“Access to the requested site has been restricted due to its contents.” An all too familiar message for students trying to access webpages for research, videos, or fun.
LeanderISD’s internet blocks can be overbearing and block pages necessary for a student’s work. While blocks help students from looking at inappropriate pages, the district overlooks some of the most vulgar sites. Even with the blocks, they are easy to work around.
The school is required by the Children’s Internet Protection Act to block websites that are rightfully inappropriate. The service used by the district can be excessive; blocking websites and videos helpful to students’ research. If a student was researching minimalism in daily life, The Minimalists, a minimalist lifestyle blog, would be a helpful resource. Joshua Fields Millburn and Ryan Nicodemus, creators of The Minimalists, have wrote novels, made TEDx talks, and been featured on popular TV networks like BBC, NBC, and more. Yet, when a student tries to access their article on how minimalists give gifts, they would be treated with the familiar blue screen, citing private websites.
The district also allows students to visit exceptionally inappropriate and vulgar websites. Recently, a Cards Against Humanity clone, featuring obscene and profane language, was found by students. The game allowed students to mix and match crude phrases with curse words and more. Students would play this game in groups with friends during Pride Time, lunch, or in class. The respective website has now been blocked yet equally or even more so inappropriate sites are still allowed. Students have been allowed to visit vendors like Amazon and eBay, but can also access adult stores.

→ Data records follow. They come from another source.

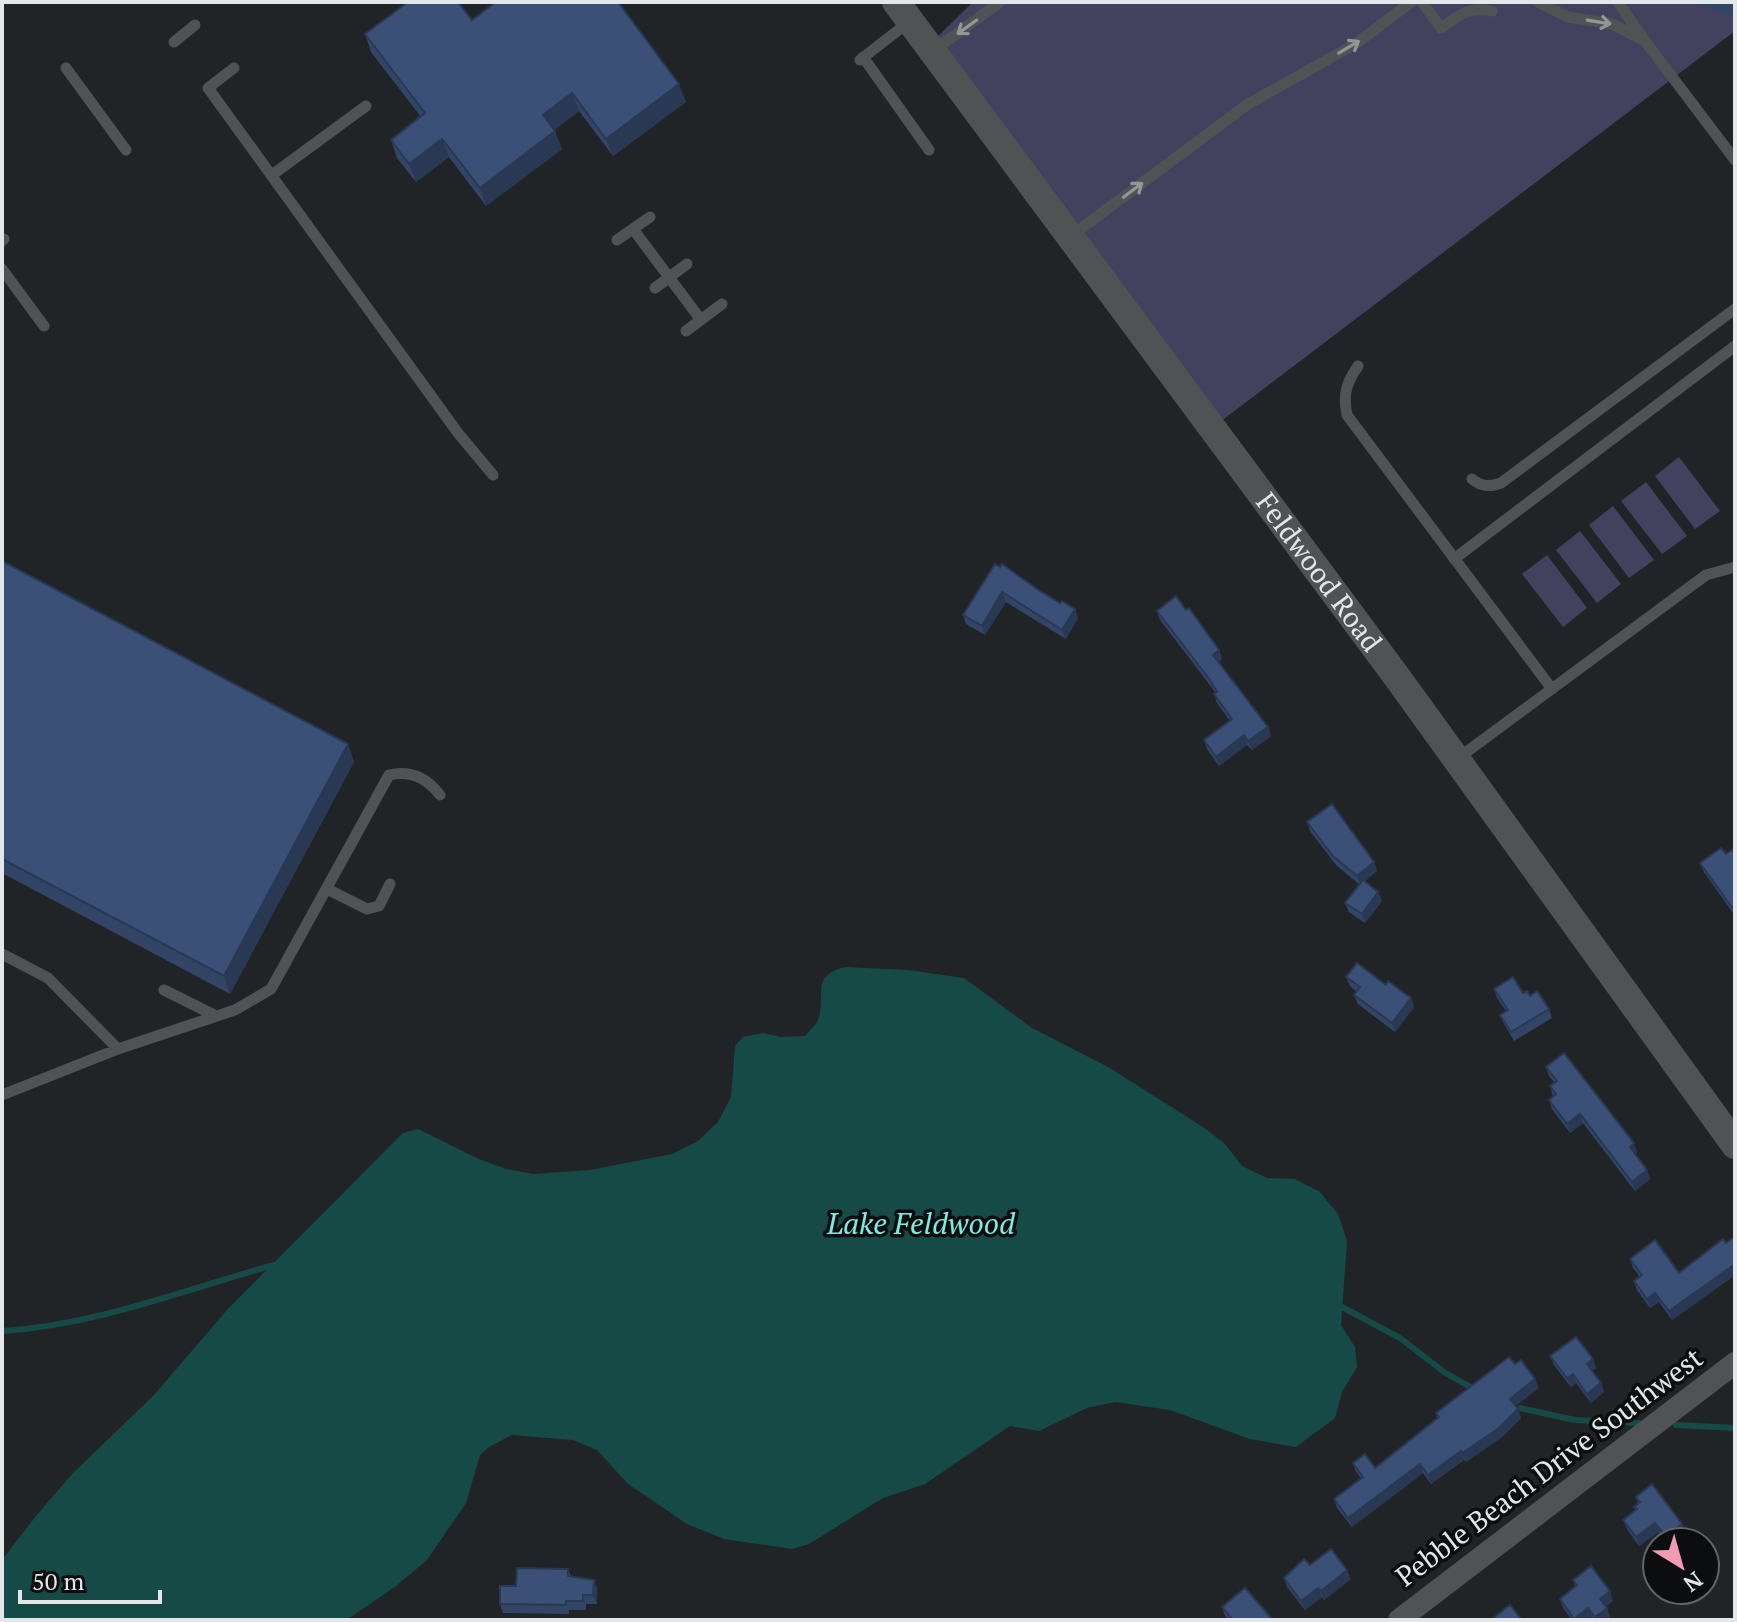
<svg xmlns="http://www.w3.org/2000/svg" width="1737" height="1622" viewBox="0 0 1737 1622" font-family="'PT Serif',serif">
<rect width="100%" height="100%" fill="#212427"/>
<path fill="#43415e" d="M973,2H1735V31L1212,428L933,41Z
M1679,457L1720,511L1695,529L1655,476Z
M1646,482L1687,536L1662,554L1621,501Z
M1613,506L1654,560L1629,578L1589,525Z
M1580,531L1621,584L1597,603L1556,550Z
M1547,555L1587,608L1563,627L1522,574Z"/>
<path fill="#154a46" d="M845,967L908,970L964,978L1032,1028L1108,1067L1203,1127L1225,1144L1242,1166L1267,1178L1295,1179L1320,1192L1338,1214L1347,1241L1341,1325L1355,1347L1357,1367L1342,1392L1335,1418L1296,1447L1250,1439L1170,1410L1115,1402L1087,1408L1039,1431L1010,1426L925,1484L883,1498L809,1544L792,1549L724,1539L687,1524L628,1484L597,1450L573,1440L512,1435L489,1447L480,1455L466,1503L427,1560L396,1586L351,1617L341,1620H2V1560L36,1516L73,1473L154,1395L227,1310L403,1133L418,1129L479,1159L506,1169L533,1174L590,1170L672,1154L698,1141L718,1122L731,1097L735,1046L743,1037L763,1033L781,1037L805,1036C809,1031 816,1025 818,1020C827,996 809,976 845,967Z"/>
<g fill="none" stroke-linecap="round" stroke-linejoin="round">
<path stroke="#154a46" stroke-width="6" d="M1342,1307L1400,1338L1444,1372L1474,1389
M2,1331C97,1325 183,1290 274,1265
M1520,1408L1575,1420L1638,1423
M1676,1425L1735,1428"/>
<path stroke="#505353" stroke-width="11" d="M1422,2L1441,28C1459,15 1469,6 1492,11
M1538,2L1568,17L1612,24L1645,41L1618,2
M1645,41L1735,160
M174,42L195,25
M933,51L1000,2
M863,57L929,150
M860,60L910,21
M66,68L126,150
M234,68L208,88L458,433L493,475
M272,175L366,106
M633,229L701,320
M1071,236L1248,104L1357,43L1411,2
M617,240L650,217
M2,241L4,239
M2,269L44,326
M655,288L687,264
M686,331L722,304
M1358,366C1346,383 1343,395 1347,415L1552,689
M1472,479C1482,487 1490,487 1501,483L1735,309
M1454,559L1735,346
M1457,759L1706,575L1735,567
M327,889L367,909L379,906L390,884
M2,954L48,978L118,1049
M164,990L216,1016
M2,1095L118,1049L235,1010L271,989L389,775C410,770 427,778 440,795"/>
<path stroke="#505353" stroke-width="22" d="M1399,1620L1735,1363"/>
<path stroke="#505353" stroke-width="28" id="s1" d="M896,2L1397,677L1735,1145"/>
</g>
<path fill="#334566" d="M1695,2H1735V16L1696,4Z
M472,20L686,102L613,156L579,111L554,130L562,149L486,206L449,157L416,182L397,158L391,140L421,117L371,52L365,34Z
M2,561L348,744L354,762L230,994L2,873Z
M995,564L1060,603L1075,609L1078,618L1066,639L1006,602L985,635L966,624L963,615Z
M1157,611L1219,650L1222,659L1218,662L1268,727L1271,736L1252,750L1247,745L1219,766L1207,749L1204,740L1230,721L1217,703L1214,694L1215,693L1213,689L1160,620Z
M1307,822L1374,862L1377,871L1365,881L1378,892L1382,901L1365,923L1349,912L1345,903L1360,885L1336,865L1310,831Z
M1726,854H1735V916L1704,872L1700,863Z
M1346,977L1386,985L1411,998L1414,1007L1395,1032L1358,1004L1354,995L1357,992L1350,986Z
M1494,989L1523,993L1530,996L1549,1009L1552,1018L1514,1041L1504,1024L1500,1015L1506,1011L1497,998Z
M1546,1067L1637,1152L1635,1154L1647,1170L1650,1179L1635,1191L1583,1123L1570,1133L1552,1109L1549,1100L1553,1096L1550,1086L1555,1083L1549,1076Z
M1735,1237V1275L1672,1320L1659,1302L1650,1308L1637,1290L1634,1281L1640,1277L1633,1268L1630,1259L1679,1273Z
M1550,1356L1596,1368L1592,1371L1601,1383L1604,1392L1591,1403L1576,1383L1571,1387L1554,1365Z
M1515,1364L1539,1388L1515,1406L1521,1418L1502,1437L1466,1462L1464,1460L1431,1484L1423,1473L1352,1527L1337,1508L1334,1499L1361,1478L1356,1472L1353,1463L1375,1468L1437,1418L1436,1413Z
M1636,1497L1682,1524L1686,1533L1674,1542H1666L1659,1532L1639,1546L1627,1529L1623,1520L1636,1510L1634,1507L1638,1504Z
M1310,1565L1351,1579L1324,1600L1322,1597L1305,1610L1287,1587L1284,1578Z
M568,1569L571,1576L594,1580L597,1589V1604H586V1610H569V1614L503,1613L500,1604L516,1586Z
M1573,1580L1613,1601L1606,1606L1610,1617L1606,1620H1594L1592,1617L1588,1620H1572L1563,1608L1560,1599L1575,1586Z
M1222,1607L1273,1620H1229L1225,1616Z"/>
<path fill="#293853" d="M679,84L686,102L613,156L606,139Z
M572,93L579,111L550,133L543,115Z
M555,131L562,149L486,206L480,188Z
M442,139L449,157L416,182L409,164Z
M1002,592L1006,602L985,635L982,626Z
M1075,609L1078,618L1066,639L1062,630Z
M1219,650L1222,659L1216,664L1213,655Z
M1268,727L1271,736L1252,750L1248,741Z
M1244,735L1247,745L1219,766L1216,757Z
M348,744L354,762L230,994L224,976Z
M1374,862L1377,871L1360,885L1357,876Z
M1378,892L1382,901L1365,923L1362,914Z
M1411,998L1414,1007L1395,1032L1392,1023Z
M1580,1114L1583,1123L1570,1133L1567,1124Z
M1634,1143L1637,1152L1633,1156L1630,1147Z
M1647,1170L1650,1179L1635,1191L1632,1182Z
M1735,1264V1275L1672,1320L1669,1311Z
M1655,1293L1659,1302L1650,1308L1647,1299Z
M1593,1359L1596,1368L1590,1373L1587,1364Z
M1573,1374L1576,1383L1571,1387L1567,1378Z
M1535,1379L1539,1388L1513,1408L1510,1399Z
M1601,1383L1604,1392L1591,1403L1587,1394Z
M1518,1409L1521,1418L1502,1437L1466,1462L1462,1453Z
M1461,1451L1464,1460L1431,1484L1428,1475Z
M1420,1464L1423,1473L1352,1527L1348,1518Z
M1655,1523L1659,1532L1639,1546L1636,1537Z
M1682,1524L1686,1533L1674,1542H1668L1666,1537Z
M1347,1570L1351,1579L1324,1600L1321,1591Z
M594,1580L597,1589V1604L593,1595Z
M1318,1588L1322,1597L1305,1610L1301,1601Z
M1610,1591L1613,1601L1604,1608L1600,1599Z
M1588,1608L1592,1617L1588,1620H1575L1574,1619Z
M1607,1608L1610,1617L1606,1620H1596L1595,1617Z"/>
<path fill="#3b5077" stroke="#293853" stroke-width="2" d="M408,2H458L472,20L496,2H618L679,84L606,139L572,93L543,115L555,131L480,188L442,139L409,164L391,140L425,113L365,34Z
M2,561L348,744L224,976L2,859Z
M995,564L1000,567L1002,564L1040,591L1060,603L1062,601L1075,609L1062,630L1002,592L982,626L963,615Z
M1176,596L1186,610L1189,608L1219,650L1213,655L1268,727L1248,741L1244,735L1216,757L1204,740L1232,719L1214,694L1217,692L1210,680L1157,611Z
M1332,804L1374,862L1357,876L1333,856L1307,822Z
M1721,848L1726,854L1732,850L1735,854L1734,910L1700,863Z
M1363,880L1378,892L1362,914L1345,903Z
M1357,963L1386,985L1388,981L1411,998L1392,1023L1354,995L1360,987L1346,977Z
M1513,977L1523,993L1527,991L1530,996L1537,991L1549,1009L1511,1032L1500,1015L1508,1010L1494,989Z
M1564,1053L1634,1143L1630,1147L1647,1170L1632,1182L1580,1114L1567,1124L1549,1100L1556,1094L1550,1086L1557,1081L1546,1067Z
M1735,1237V1264L1669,1311L1655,1293L1647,1299L1634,1281L1642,1275L1630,1259L1655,1240L1679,1273L1723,1239L1726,1243Z
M1576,1337L1593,1359L1587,1364L1601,1383L1587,1394L1573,1374L1567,1378L1550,1356Z
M1509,1357L1515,1364L1521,1360L1535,1379L1510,1399L1518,1409L1499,1428L1462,1453L1461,1451L1428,1475L1420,1464L1348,1518L1334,1499L1363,1477L1353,1463L1365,1454L1375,1468L1439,1417L1436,1413Z
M1652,1484L1682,1524L1666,1537L1655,1523L1636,1537L1623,1520L1637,1509L1634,1507L1640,1502L1636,1497Z
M1331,1549L1347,1570L1321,1591L1318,1588L1301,1601L1284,1578L1304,1559L1310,1565Z
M1591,1566L1610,1591L1600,1599L1607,1608L1595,1617L1588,1608L1574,1619L1560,1599L1577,1585L1573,1580Z
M517,1568L568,1569V1576L594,1580L593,1595H583V1601H566V1605L500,1604V1586H516Z
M1245,1588L1273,1620H1233L1222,1607Z
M1510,1605L1522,1620H1491Z"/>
<defs><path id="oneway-shaft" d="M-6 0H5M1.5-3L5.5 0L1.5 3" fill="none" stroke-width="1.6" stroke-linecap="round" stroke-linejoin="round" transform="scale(2)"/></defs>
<g stroke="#939696">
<use href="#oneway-shaft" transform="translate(1599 22) rotate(9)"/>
<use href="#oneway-shaft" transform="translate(967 27) rotate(144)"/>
<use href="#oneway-shaft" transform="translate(1349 47) rotate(-31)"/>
<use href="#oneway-shaft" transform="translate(1133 190) rotate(-37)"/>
</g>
<g text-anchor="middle" stroke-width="7" stroke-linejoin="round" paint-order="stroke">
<g font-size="28" fill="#e4e7e9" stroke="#0c0d0f">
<text dy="10" stroke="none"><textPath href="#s1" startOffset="710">Feldwood Road</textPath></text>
<text transform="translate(1549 1467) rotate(-37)" y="10">Pebble Beach Drive Southwest</text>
</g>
<g font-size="30" font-style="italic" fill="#80e9e0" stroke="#0c0d0f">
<text x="921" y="1234">Lake Feldwood</text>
</g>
</g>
<rect width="1737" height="1622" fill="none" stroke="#e4e7e9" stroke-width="8"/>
<g transform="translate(1681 1566) rotate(143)"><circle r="38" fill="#0c0d0f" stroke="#626466" stroke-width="2"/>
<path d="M0-6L14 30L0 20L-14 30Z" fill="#f19ab4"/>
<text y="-12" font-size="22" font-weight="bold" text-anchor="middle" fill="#e4e7e9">N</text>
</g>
<path d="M20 1590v12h140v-12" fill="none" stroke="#e4e7e9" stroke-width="4"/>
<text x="32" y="1590" font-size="24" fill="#e4e7e9" stroke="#0c0d0f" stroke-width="6" paint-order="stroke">50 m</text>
</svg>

The district’s system is very easy to work around to access blocked websites. It can be as simple as opening a different browser, adding a letter to a URL, or going through a proxy website. This isn’t news, a simple search on the school’s wifi leads to 51,500,000 results on how to bypass the restrictions.

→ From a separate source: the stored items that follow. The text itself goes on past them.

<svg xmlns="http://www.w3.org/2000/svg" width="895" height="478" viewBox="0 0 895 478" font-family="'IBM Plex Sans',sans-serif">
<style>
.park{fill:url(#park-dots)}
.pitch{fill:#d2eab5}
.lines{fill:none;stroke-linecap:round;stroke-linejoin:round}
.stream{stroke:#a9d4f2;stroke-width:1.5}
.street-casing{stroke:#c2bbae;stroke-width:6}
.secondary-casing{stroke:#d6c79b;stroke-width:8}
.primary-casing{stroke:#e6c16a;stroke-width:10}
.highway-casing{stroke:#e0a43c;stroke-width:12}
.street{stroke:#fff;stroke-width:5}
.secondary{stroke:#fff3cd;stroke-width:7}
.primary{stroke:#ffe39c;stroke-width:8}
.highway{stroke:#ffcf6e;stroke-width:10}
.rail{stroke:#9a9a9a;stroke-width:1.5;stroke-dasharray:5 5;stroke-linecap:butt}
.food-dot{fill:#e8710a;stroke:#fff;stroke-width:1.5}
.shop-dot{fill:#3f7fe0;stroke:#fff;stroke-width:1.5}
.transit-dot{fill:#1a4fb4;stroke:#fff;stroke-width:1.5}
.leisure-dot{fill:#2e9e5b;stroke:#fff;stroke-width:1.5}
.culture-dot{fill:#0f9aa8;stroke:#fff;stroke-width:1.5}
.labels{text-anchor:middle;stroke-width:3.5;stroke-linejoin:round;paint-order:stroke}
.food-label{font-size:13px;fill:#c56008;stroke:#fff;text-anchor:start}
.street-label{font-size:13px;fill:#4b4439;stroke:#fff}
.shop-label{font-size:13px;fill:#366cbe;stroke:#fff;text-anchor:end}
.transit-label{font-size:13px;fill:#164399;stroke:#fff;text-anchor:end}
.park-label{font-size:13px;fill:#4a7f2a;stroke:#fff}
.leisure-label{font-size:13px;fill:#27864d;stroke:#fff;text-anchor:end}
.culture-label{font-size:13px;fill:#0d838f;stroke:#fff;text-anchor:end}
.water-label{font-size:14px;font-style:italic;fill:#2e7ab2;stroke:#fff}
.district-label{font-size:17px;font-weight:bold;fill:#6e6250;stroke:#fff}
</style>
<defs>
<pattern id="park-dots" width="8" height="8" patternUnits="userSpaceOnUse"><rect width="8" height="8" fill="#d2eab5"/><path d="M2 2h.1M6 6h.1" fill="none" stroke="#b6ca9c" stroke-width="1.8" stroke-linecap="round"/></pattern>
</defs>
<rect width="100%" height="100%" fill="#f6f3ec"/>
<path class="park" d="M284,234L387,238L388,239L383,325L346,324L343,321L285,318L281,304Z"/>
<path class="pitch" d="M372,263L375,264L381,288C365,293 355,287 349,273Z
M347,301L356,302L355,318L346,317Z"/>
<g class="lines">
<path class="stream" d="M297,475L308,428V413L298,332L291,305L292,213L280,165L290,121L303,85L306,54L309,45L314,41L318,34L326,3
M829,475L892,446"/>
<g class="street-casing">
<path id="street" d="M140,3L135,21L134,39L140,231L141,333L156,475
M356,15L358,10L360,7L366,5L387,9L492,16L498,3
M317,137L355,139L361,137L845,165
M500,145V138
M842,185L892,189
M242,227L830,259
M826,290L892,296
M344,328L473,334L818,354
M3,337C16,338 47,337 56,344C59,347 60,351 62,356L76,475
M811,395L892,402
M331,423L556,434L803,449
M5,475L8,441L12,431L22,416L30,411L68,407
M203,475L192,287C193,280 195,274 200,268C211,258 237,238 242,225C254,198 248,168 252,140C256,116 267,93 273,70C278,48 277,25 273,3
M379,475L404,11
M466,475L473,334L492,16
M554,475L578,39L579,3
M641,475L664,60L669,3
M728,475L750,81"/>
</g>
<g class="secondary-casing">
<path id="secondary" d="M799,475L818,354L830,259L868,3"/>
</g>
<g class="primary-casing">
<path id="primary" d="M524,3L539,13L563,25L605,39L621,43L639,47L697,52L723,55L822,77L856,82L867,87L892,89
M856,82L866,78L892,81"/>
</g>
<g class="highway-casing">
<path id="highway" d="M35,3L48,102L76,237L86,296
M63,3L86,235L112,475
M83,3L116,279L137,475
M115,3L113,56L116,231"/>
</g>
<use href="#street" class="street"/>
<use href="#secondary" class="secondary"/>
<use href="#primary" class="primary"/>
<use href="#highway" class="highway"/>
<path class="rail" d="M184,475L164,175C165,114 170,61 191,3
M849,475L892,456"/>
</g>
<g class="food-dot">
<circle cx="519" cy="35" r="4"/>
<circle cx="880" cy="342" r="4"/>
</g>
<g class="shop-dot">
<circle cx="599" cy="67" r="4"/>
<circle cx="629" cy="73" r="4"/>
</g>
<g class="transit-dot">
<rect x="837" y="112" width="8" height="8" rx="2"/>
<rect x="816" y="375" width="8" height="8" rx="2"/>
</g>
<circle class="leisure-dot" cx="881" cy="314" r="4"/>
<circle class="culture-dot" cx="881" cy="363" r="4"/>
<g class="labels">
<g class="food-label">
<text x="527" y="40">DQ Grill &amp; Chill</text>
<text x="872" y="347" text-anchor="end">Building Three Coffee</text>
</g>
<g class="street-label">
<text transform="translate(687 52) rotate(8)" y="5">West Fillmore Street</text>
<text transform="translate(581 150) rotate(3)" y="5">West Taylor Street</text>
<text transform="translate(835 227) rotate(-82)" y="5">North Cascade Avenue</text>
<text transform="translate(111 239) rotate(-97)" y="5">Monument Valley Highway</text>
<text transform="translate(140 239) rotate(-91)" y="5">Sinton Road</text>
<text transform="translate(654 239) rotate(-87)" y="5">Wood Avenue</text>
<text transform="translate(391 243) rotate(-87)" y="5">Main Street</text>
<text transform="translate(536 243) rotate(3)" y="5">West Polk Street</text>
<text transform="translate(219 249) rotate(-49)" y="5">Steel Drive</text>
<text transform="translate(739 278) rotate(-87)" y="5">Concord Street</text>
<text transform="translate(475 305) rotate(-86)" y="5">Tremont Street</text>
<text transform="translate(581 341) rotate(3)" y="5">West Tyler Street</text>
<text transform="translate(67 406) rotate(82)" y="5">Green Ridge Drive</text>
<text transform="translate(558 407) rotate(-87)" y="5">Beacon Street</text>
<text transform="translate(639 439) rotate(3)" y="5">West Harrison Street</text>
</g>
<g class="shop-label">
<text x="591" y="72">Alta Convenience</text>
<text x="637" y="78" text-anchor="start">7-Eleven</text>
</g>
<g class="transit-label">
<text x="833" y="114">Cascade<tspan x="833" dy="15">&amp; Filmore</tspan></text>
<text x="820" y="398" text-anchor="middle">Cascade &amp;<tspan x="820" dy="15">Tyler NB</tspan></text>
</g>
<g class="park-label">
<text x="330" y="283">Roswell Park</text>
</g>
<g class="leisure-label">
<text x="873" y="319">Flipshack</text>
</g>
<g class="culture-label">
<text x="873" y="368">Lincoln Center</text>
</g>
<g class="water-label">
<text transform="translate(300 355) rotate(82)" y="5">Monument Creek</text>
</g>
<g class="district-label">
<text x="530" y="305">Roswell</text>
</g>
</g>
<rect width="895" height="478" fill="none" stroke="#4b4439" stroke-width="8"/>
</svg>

There are ways to unblock websites which require going through the IT department. The process to unblock a single website, unknown to many students, is too tedious for most people to go through, even if the website is essential to their research. The process of getting a website unblocked would have to be streamlined to ever be a solution.
Overall, the district’s service for blocking websites is inefficient and downright annoying. Resourceful websites, crucial to student’s work, can be restricted, which is why students use easy work arounds to not only access websites unrightfully restricted, but websites that are blocked for a reason. The district’s service for blocking websites is unreasonable and needs to be overhauled to be efficient.